LettuceDetect supports three ways to detect hallucinations, each with different trade-offs.

Fine-tuned encoder models that classify each token in the answer as supported or hallucinated. Best balance of speed and accuracy.

detector = HallucinationDetector(
    method="transformer",
    model_path="KRLabsOrg/lettucedetect-large-modernbert-en-v1"
)

How it works: The model reads the context, question, and answer together. It labels each answer token, then merges consecutive hallucinated tokens into character spans. A single forward pass — fast enough for production use (30-60 samples/sec on GPU).
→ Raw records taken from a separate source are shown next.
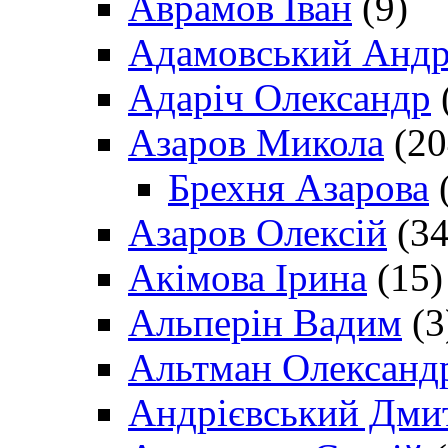
Аврамов Іван
(9)
Адамовський Андр
Адаріч Олександр
Азаров Микола
(20
Брехня Азарова
(
Азаров Олексій
(34
Акімова Ірина
(15)
Альперін Вадим
(3
Альтман Олександ
Андрієвський Дми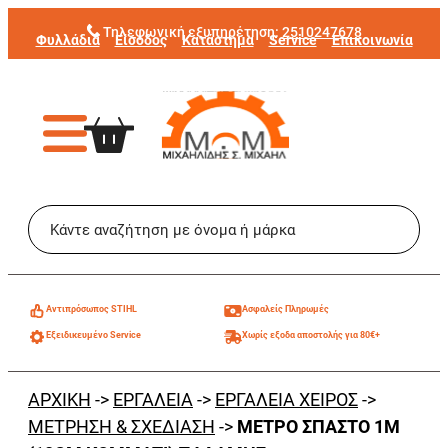
Μετάβαση
Τηλεφωνική εξυπηρέτηση:
2510247678
Φυλλάδια
Είσοδος
Κατάστημα
Service
Επικοινωνία
στο
περιεχόμενο
Aντιπρόσωπος STIHL
Ασφαλείς Πληρωμές
Εξειδικευμένο Service
Χωρίς εξοδα αποστολής για 80€+
ΑΡΧΙΚΗ
->
ΕΡΓΑΛΕΙΑ
->
ΕΡΓΑΛΕΙΑ ΧΕΙΡΟΣ
->
ΜΕΤΡΗΣΗ & ΣΧΕΔΙΑΣΗ
->
ΜΕΤΡΟ ΣΠΑΣΤΟ 1M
When to use: Production systems, latency-sensitive applications, or when you need precise span locations.

LLM-based

Uses OpenAI-compatible APIs (GPT-4, Claude, etc.) for hallucination detection. No fine-tuning needed.

detector = HallucinationDetector(method="llm", model_path="gpt-4o-mini")

How it works: Sends context + question + answer to the LLM with a prompt requesting hallucination spans in a structured format.

When to use: Quick prototyping, or when you want the LLM to explain why something is hallucinated.

RAG Fact Checker

Triplet-based fact checking that breaks the answer into structured claims and verifies each one.

detector = HallucinationDetector(method="rag_fact_checker", model_path="gpt-4o-mini")

How it works: Extracts (subject, predicate, object) claims from the answer, then checks each claim against the context.

When to use: When you want claim-level granularity and structured verification results.